Rentrés au bercail depuis le 11 juillet, les deux amis ressentent maintenant le besoin de raconter leur histoire. « Tout le reste de ma vie, Olivier et moi ainsi qu'Aloupa garderons en mémoire ce sauvetage qui a permis de sauver cinq êtres humains. Un jour, je retournerai sur la rivière Payne parce que j'adore cet endroit », déclare Claude.

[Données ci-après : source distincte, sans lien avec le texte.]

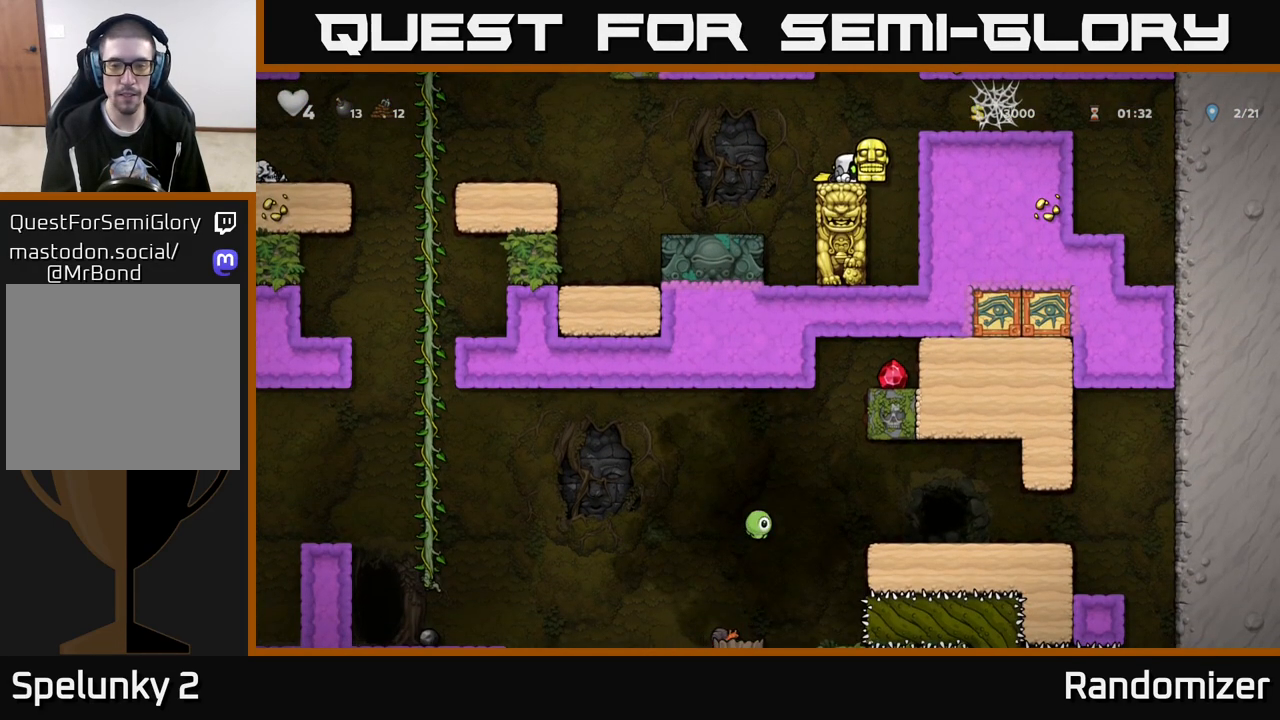
{"buttons": [], "left_stick": "down", "right_stick": "center", "events": []}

« Ce que nous avons vécu cette journée-là a été pour nous la pire expérience de notre vie. [...] C'est un douloureux souvenir, mais en même temps, nous sommes fiers d'avoir pu sauver cette famille. »

***

PRISÉE DES PÊCHEURS


La rivière Payne est l'une des plus imposantes à se jeter dans la baie d'Ungava. Gelée une bonne partie de l'année, l'eau ne coule librement que quelques mois d'été. Les températures les plus clémentes tournent autour de 7 °C. Elle porte aussi le nom de rivière Arnaud à la mémoire du père oblat Charles-André Arnaud. La rivière est prisée pour la pêche à l'omble chevalier.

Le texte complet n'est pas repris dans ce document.